Herschend Family Entertainment started in 1960 in Branson, Missouri by Jacob Herschend's grandparents. They leased a cave and made it available for tours. As it increased in popularity, they built around it, starting Silver Dollar City. From there, he says, it exploded.
"We now have over 22-plus properties across the country, 11,000 employees across the country as well," Herschend, a principal at Brightstar Capital Partners, said during the St. Louis Smart Business Dealmakers Conference. "As far as the shareholder size goes, we have about 30 family households that were all owners in the company. I'm the end of the third generation. We have all the way down now to the fifth generation."
While the business is 100 percent family-owned, it's also 100 percent non-family run. The family, as stockholders, set the tone and direction for the company. The board, which comprises a majority of outside members — the nine-member board has five from outside the family — determines distributions, the vision and chooses the CEO, who is also outside the family.
"What that really means is that for each one of the shareholders, they go out and find their own passion and they figure out what they want to do because we feel like the most valuable asset that we bring to the family business is of value creation of individuality," he says. "And that allows for the shareholders to not feel like they are reliant on the business. The business can go out and do what it needs to do, which is grow, take care of our employees, take care of our community and have an impact in social, and also make revenue, which is what the business model is."
For Herschend, every generation in the family needs to decide if they want to be an owner. About 10 years ago, the cousin's generation had disagreements on governance and where the family was going with the company, which put the company's board of directors in a bad spot.

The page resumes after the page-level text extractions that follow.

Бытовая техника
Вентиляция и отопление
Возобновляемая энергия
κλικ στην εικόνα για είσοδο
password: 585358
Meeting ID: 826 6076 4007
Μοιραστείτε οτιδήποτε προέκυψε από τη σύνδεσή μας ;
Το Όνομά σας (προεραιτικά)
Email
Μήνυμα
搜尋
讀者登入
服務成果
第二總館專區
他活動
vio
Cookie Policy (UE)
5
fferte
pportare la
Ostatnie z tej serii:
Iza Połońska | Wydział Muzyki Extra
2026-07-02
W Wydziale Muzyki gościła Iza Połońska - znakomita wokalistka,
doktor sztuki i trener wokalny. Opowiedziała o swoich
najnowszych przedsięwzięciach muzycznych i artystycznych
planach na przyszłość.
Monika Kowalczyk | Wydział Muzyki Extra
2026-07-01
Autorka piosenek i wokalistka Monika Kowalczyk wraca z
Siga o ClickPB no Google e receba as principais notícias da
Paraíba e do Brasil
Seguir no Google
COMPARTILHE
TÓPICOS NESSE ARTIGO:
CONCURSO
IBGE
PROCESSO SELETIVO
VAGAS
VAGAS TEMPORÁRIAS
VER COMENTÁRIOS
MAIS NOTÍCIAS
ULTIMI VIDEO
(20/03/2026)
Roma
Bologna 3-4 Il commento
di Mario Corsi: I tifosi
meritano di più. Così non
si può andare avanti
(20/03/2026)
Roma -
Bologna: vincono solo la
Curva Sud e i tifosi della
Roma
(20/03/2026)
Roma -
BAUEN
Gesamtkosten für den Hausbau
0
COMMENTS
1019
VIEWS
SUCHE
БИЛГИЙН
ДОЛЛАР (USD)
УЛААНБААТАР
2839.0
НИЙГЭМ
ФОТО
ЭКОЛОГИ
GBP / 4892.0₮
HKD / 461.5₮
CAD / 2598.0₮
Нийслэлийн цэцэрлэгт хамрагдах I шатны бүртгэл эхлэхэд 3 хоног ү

During that disagreement, the family brought in outside consultants and everyone discussed their positions. Those family members who wanted to sell, a structure was in place to sell shares that family members could then buy. They also have a way for the company to buy shares if needed. It will happen that family members will want to sell and leave the business, so the right mechanics and governance structure need to be in place, which will be shaped with the help of outside advisers.
It is one reason why he says it's important to start the process early for the newest generation to understand who they are, and the process of governance.
"The one thing that I've seen, and we see when looking at an opportunity for an acquisition, is that a lot of the family-owned founder-led businesses have a really good business governance but they have no family governance, and they need to make sure that they understand who they are as a family post-sale," he says. "And if their name is on the business, it's even harder for that transition to happen. You want to make sure that the family can walk away from the business and that there's value there. And the biggest thing is that the family then also needs to make a decision if they want to be a family that's in business together. So, the brick-and-mortar is gone but the family wants to be in business together. That's a very big distinction, and we should have started that way earlier."
In family-owned businesses, he says the model where the family chooses one child to run the company is becoming more obsolete.
"The one child taking over the family business because they were born in the right spot or they were chosen by mom or dad to run the businesses is not happening," Herschend says. "They're bringing in outside advisers into the business to help grow it. And that then also makes the turn internally within the family-owned business that the shareholders say, 'Maybe I don't need to be a part of this business and I could sell my shares and I want to look at doing an exit because now I'm looking at this company as owning Amazon and not the family business.' And that's the biggest thing that we're seeing."